Pour autant, selon nos informations, le projet de loi climat ne devrait pas être rédigé de manière à interdire les lignes entre Orly et toutes les villes reliées à Paris en moins de 2h30 en train. Car, si Orly est effectivement un aéroport essentiellement de point à point, il n'en possède pas moins un trafic de correspondance important vers les départements d'outre-Mer et, dans un degré moindre, entre les villes françaises.

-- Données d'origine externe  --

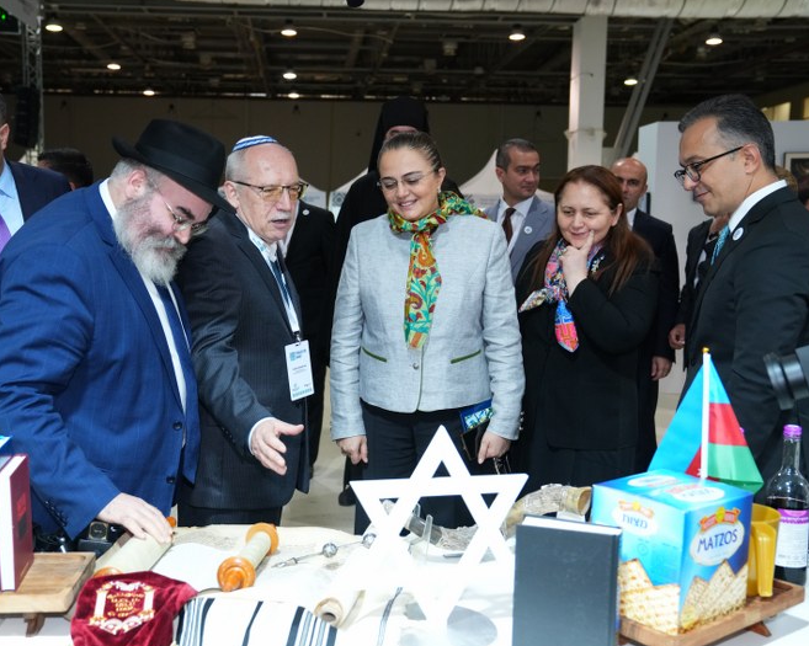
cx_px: 350
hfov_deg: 45.7
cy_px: 323
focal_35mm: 40
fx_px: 957
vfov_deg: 37.3
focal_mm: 35
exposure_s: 1/200
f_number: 4
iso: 2500
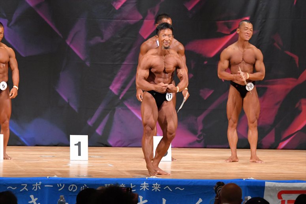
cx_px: 153
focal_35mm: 225
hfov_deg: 9.2
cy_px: 102
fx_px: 1912
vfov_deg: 6.1
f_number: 5.6
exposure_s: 1/400
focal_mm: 150
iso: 7200
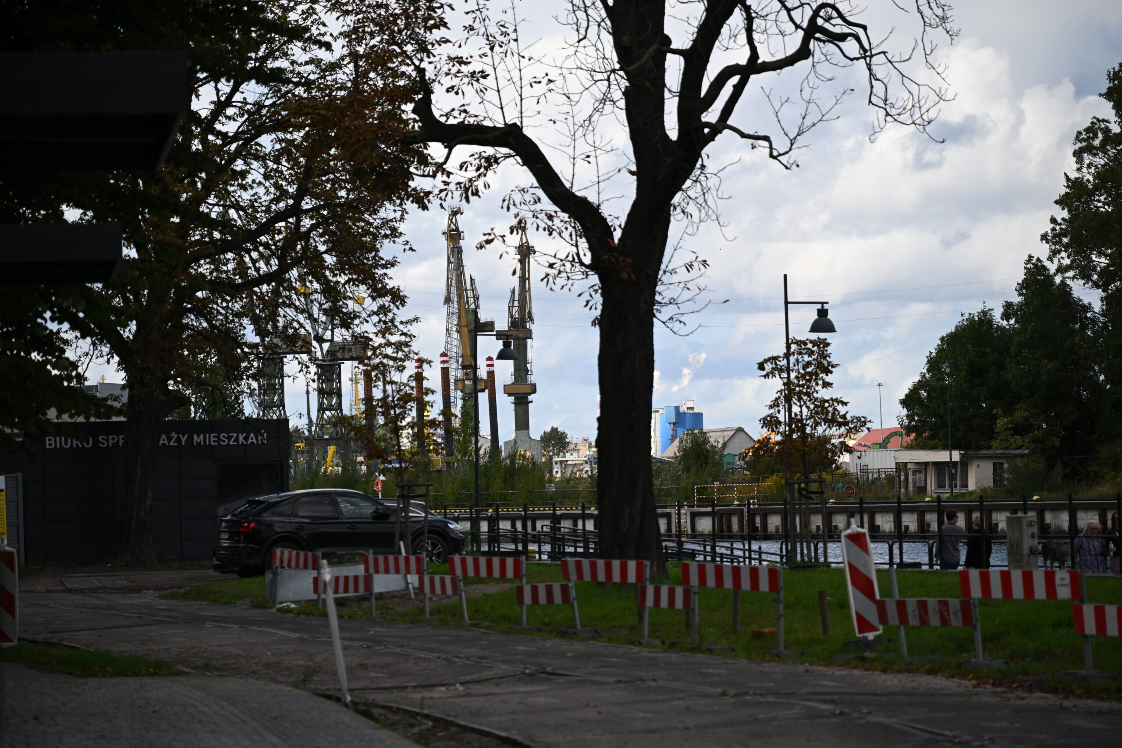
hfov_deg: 17.1
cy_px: 374
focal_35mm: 120
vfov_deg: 11.4
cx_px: 561
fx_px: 3740
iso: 400
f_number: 4
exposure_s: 1/3200
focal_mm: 120
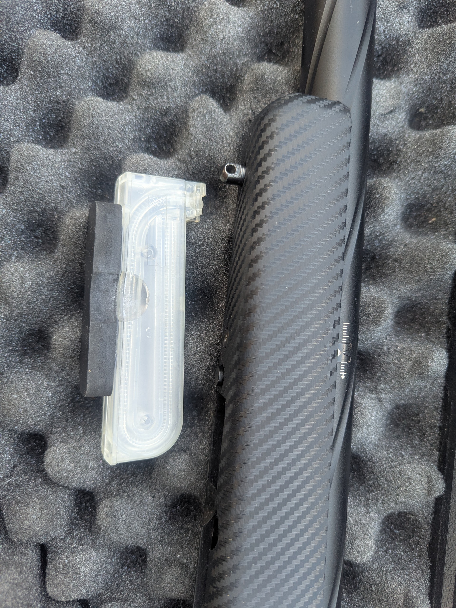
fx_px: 422
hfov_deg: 56.8
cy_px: 304
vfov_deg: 71.6
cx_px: 228
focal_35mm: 24
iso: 232
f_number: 1.85
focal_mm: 6.81
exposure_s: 1/178
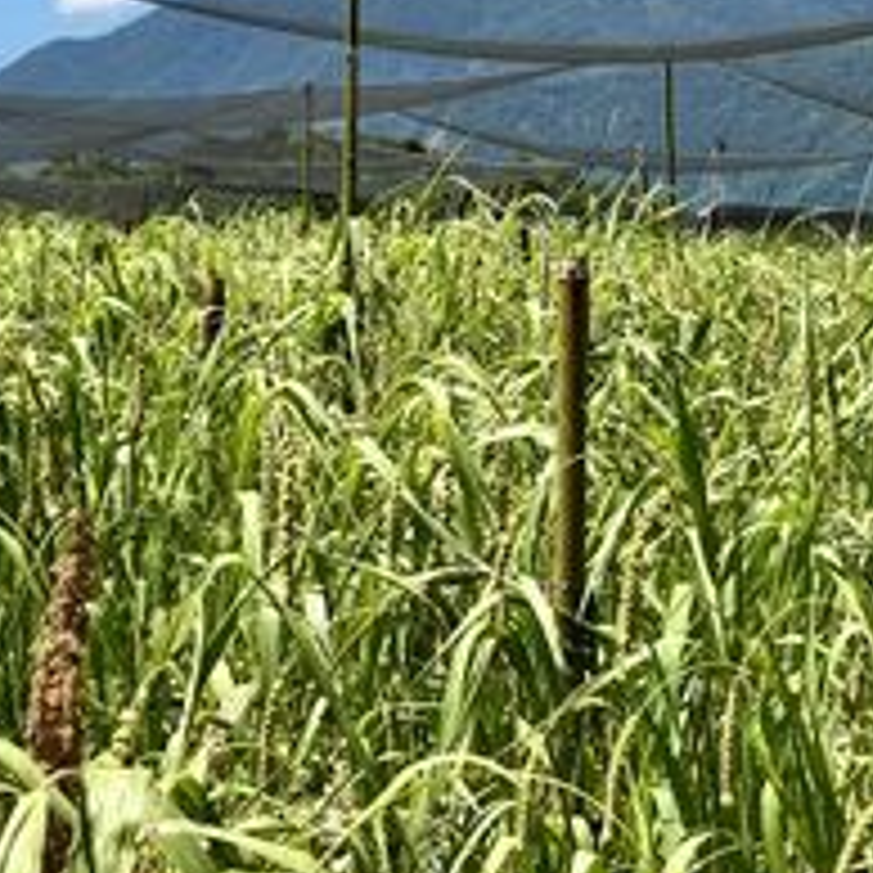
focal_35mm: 71
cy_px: 9
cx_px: 774
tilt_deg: +6.6
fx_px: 2026
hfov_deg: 23.7
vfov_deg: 23.4
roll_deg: -0.4
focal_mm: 5.96
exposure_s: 1/2933
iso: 50
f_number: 1.6
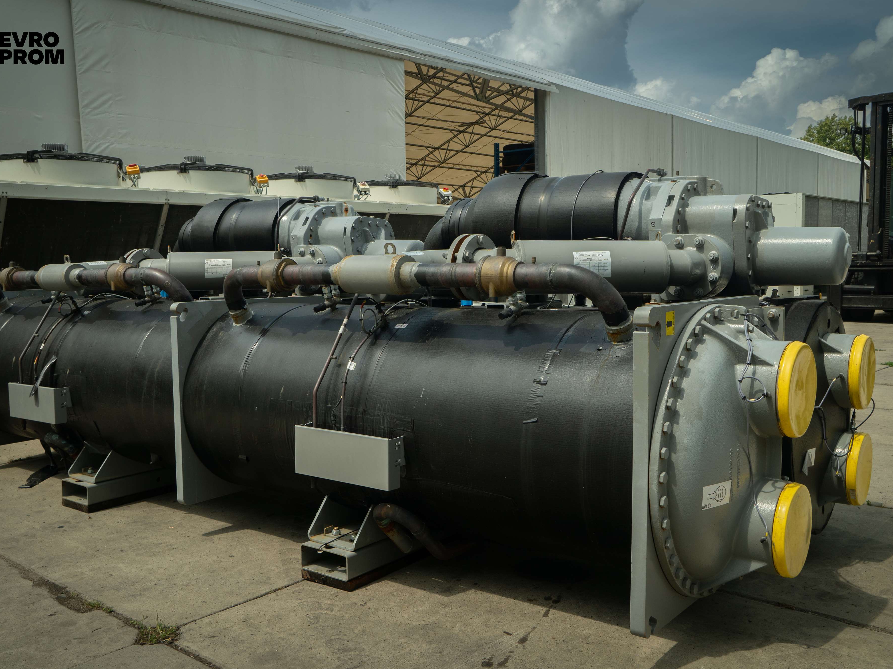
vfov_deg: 44.2
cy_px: 341
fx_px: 825
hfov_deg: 56.8
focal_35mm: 32
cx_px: 446
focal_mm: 29
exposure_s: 1/200
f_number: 9
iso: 320
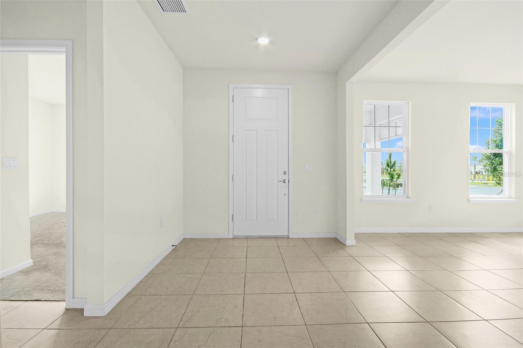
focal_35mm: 15
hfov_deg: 100.4
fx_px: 218
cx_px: 262
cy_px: 174
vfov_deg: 77.3
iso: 500
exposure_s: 1/25
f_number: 11
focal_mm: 10
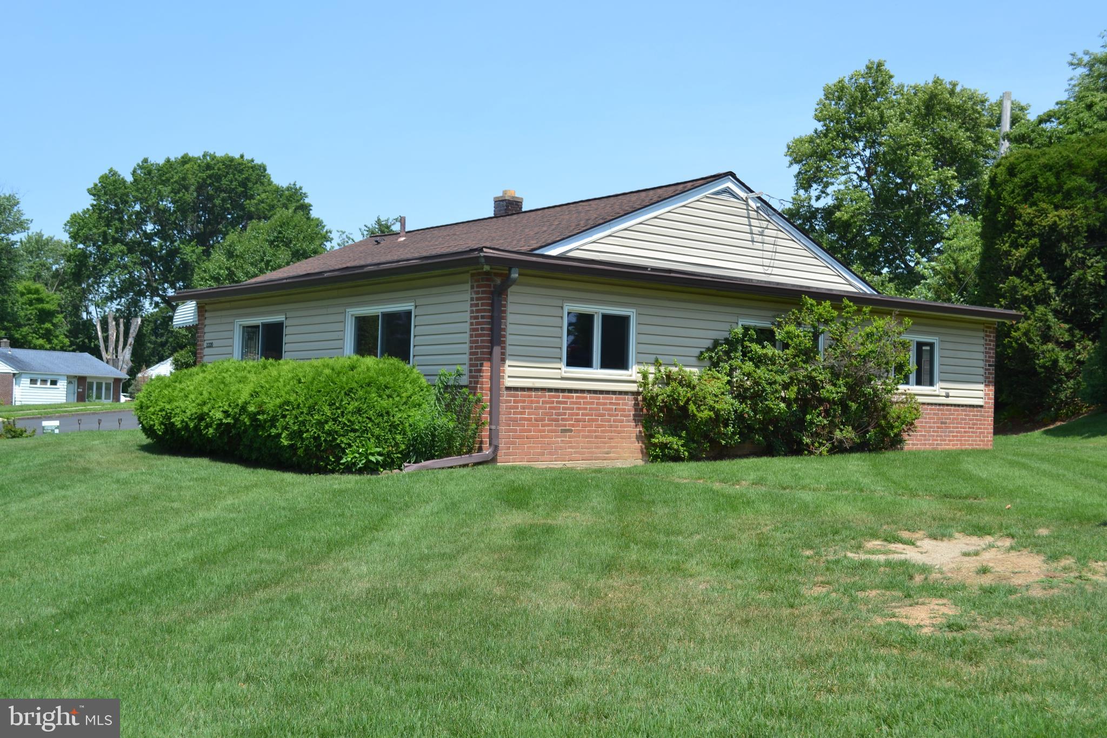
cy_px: 369
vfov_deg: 34.2
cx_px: 554
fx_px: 1199
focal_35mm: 39
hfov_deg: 49.6
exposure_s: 1/250
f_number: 8
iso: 100
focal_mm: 26
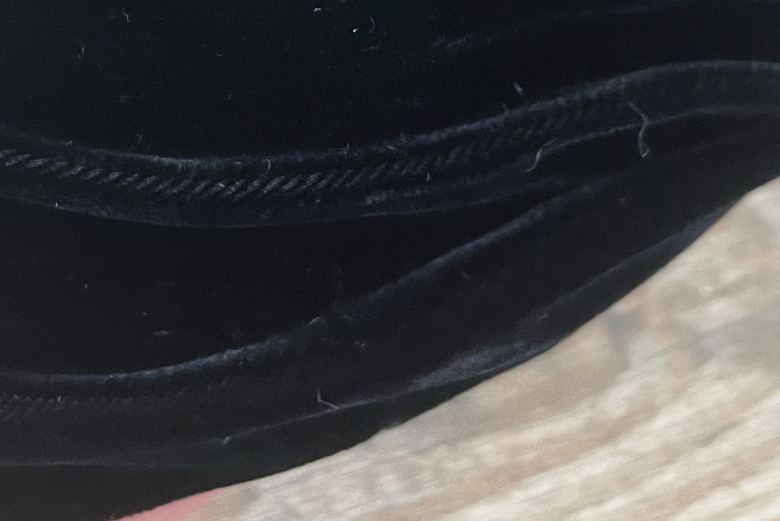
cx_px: 284
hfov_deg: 28.0
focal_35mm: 72
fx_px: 1560
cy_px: -167
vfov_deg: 17.7
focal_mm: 4.2
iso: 125
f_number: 1.6
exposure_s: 1/67
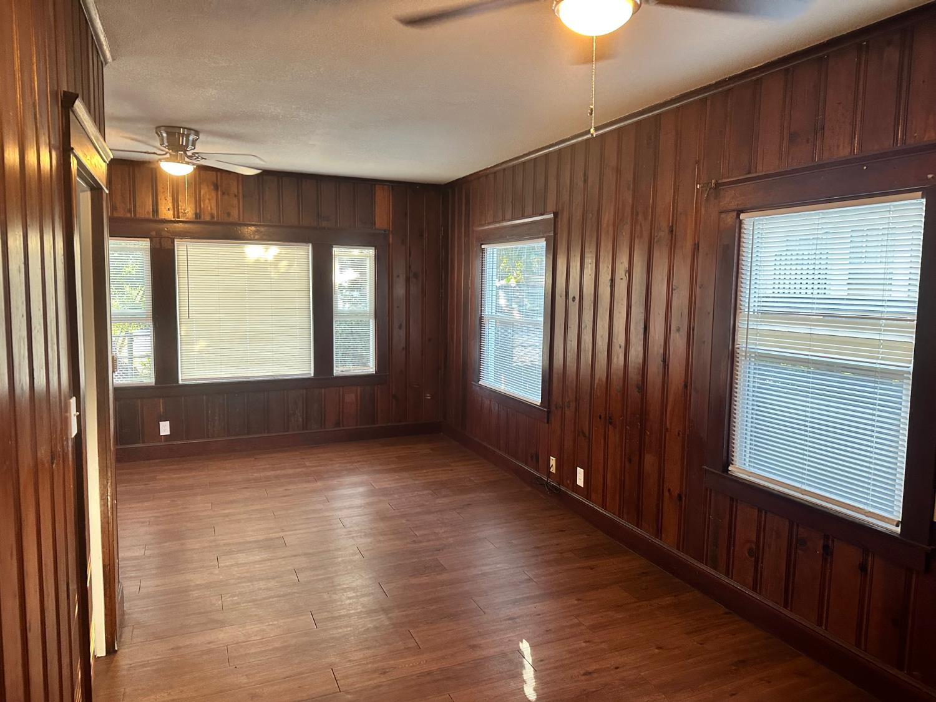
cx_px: 468
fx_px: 649
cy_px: 351
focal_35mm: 24
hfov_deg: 71.6
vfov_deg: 56.8
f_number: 1.78
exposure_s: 1/60
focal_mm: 6.86
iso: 250
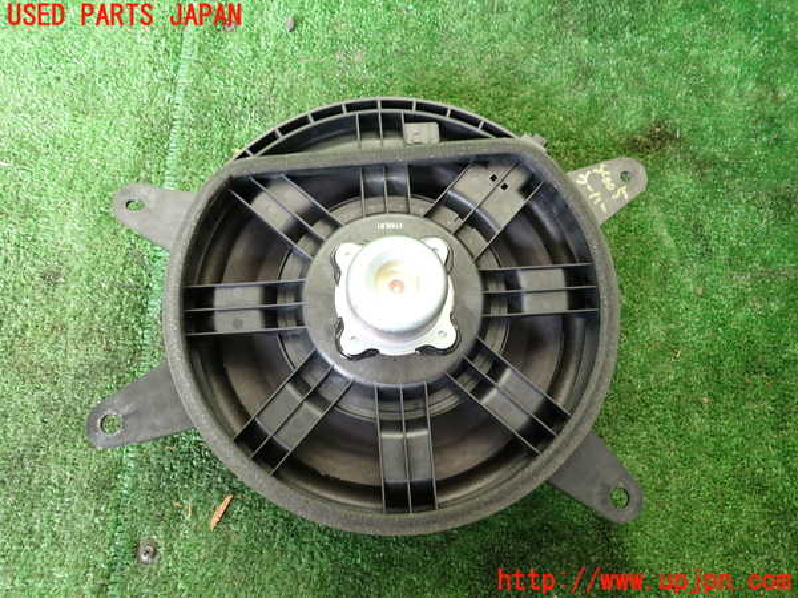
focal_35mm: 30
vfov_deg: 46.8
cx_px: 399
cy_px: 299
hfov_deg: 60.0
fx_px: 692
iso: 200
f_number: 2.3
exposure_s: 1/40
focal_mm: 5.4
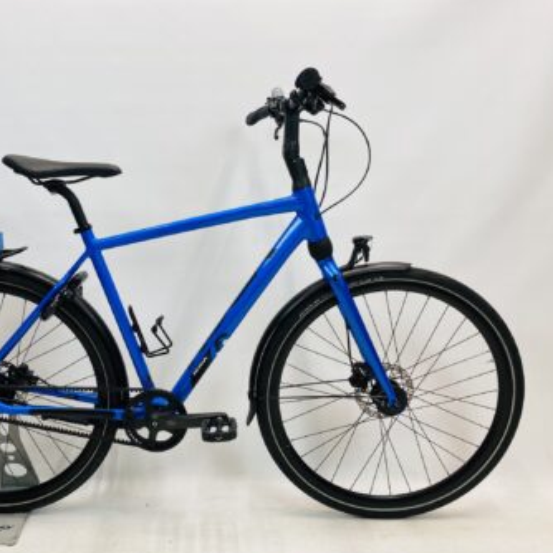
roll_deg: +0.9
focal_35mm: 31
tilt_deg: -6.8
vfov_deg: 52.5
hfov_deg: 51.9
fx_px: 560
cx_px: 200
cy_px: 275
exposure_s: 1/100
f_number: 1.8
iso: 50
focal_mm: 4.25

En effet, la quasi-totalité des vols vers les DOM d'Air France, d'Air Caraïbes, de Corsair et de French Bee décollent d'Orly.
Aussi, même sur la plupart des lignes concernées par la règle des 2h30, le maintien d'un certain nombre de vols permettant d'alimenter les vols long-courriers vers les Antilles, la Réunion, Mayotte ou la Guyane seront maintenues, à condition qu'ils justifient plus de 50% de passagers en correspondance. Ce qui correspond à la notion de "discernement" dans l'application de cette règle, évoquée par Jean-Baptiste Djebbari, le ministre délégué aux Transports. "Cette règle des 2h30 doit être appliquée avec discernement. Cela dépend des correspondances. Il faut préserver les hubs nationaux et internationaux", a-t-il déclaré vendredi dans les colonnes de l'Opinion.
De quoi maintenir quelques vols quotidiens sur ces fameuses lignes concurrencées par un train effectuant le trajet en moins de 2h30, calées sur les horaires de départ et d'arrivées des vols long-courriers. En pratique, une mesure s'apparenterait à une vraie usine à gaz. Comment, et qui va vérifier que les vols sont bien remplis d'une majorité de passagers en correspondance ?
Reste à savoir ce que feront les compagnies aériennes. Air France vient de signer un partenariat avec la SNCF pour acheminer ses passagers en provenance de Bordeaux à Orly, via la gare de Massy en banlieue parisienne. Malgré cette offre pour les passagers en correspondance, l'arrêt de la navette Orly Bordeaux est problématique pour un grand nombre d'entreprises du secteur aérospatial disposant d'une activité à proximité de l'aéroport de Bordeaux. Avant crise, 500.000 clients environ utilisaient cette navette.